**Exercise prompt:** Copy each line below containing "Upload".

Saved entries:
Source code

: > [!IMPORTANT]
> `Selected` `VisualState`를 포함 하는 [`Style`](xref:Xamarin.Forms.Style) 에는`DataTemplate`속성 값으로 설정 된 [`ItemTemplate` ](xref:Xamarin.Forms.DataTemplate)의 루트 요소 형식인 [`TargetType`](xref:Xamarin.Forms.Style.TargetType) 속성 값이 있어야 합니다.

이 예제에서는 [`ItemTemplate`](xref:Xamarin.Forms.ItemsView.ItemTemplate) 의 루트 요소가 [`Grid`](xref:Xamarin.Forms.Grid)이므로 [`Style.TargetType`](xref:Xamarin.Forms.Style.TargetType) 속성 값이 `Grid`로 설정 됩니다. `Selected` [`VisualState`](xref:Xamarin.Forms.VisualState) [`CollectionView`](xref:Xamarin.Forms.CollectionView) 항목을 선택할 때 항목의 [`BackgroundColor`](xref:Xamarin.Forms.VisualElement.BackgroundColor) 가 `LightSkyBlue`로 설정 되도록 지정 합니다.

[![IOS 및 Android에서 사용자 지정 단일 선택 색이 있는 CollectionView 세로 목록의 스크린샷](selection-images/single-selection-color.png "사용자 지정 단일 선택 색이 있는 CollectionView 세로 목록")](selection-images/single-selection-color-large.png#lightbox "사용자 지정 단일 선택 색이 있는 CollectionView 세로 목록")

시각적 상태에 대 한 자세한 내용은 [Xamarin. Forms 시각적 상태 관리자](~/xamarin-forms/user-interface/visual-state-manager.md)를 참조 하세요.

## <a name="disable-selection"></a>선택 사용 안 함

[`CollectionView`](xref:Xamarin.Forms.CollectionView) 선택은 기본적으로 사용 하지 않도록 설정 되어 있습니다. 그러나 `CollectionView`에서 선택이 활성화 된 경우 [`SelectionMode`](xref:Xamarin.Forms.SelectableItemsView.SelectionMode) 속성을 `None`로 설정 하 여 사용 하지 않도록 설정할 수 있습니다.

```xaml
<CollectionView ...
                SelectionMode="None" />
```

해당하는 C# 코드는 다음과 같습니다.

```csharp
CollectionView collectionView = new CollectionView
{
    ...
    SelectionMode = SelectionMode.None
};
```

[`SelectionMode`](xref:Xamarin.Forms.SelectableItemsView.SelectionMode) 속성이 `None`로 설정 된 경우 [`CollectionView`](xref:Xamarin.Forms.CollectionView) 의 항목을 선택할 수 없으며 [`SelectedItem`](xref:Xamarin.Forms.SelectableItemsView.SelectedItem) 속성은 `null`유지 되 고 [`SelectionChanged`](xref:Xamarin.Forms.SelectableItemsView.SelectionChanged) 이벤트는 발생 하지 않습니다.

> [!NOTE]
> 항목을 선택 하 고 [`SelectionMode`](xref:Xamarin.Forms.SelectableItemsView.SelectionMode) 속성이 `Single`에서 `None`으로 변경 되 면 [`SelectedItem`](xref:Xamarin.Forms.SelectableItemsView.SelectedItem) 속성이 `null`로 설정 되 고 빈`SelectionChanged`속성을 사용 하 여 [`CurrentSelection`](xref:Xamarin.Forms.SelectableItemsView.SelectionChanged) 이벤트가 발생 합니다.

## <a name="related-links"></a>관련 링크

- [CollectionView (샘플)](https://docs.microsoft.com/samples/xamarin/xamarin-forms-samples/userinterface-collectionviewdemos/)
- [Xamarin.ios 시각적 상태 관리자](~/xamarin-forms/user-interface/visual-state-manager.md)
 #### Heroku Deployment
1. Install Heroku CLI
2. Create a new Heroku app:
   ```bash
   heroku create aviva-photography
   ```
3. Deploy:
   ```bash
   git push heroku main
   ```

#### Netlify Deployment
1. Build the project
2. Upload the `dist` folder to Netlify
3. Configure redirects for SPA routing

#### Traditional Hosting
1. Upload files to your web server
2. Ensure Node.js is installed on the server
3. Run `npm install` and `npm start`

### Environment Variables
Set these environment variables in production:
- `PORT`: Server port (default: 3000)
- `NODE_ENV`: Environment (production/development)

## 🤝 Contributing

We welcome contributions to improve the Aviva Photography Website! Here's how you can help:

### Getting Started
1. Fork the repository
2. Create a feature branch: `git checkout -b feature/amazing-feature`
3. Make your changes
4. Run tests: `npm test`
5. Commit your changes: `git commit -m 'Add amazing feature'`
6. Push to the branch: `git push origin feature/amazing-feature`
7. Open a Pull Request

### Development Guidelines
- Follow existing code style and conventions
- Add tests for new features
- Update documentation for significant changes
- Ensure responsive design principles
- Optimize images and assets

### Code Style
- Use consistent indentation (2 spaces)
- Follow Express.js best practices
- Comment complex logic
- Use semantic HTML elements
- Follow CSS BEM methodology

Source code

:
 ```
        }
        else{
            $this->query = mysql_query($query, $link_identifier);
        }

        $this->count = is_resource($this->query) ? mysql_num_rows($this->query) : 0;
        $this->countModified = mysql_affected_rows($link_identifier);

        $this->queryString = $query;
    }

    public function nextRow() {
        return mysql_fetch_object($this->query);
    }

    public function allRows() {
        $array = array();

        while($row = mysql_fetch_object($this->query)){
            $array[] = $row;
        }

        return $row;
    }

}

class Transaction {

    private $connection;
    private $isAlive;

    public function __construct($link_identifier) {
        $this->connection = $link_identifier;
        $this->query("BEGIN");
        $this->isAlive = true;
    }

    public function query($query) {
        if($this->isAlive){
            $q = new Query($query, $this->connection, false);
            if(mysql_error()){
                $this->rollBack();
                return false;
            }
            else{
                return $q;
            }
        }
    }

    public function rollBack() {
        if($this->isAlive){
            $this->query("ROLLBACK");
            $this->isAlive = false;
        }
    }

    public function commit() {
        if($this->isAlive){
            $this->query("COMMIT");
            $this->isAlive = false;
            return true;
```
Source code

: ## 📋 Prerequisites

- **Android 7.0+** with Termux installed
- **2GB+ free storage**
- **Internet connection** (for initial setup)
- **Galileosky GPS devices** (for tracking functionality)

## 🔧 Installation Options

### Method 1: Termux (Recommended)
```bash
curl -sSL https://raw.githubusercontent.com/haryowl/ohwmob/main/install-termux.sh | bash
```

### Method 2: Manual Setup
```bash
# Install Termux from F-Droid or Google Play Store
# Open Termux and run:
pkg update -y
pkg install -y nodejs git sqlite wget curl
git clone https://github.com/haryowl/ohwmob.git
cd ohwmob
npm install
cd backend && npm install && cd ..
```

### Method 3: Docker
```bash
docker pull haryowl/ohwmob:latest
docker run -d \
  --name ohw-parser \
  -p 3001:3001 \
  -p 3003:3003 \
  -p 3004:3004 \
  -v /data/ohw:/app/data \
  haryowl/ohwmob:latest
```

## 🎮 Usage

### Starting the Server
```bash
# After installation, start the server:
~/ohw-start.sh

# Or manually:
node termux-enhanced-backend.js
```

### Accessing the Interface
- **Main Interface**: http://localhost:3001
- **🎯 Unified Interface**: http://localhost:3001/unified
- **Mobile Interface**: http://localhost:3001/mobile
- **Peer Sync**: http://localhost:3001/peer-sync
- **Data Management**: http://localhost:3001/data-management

**Written reply:**
2. Upload the `dist` folder to Netlify
1. Upload files to your web server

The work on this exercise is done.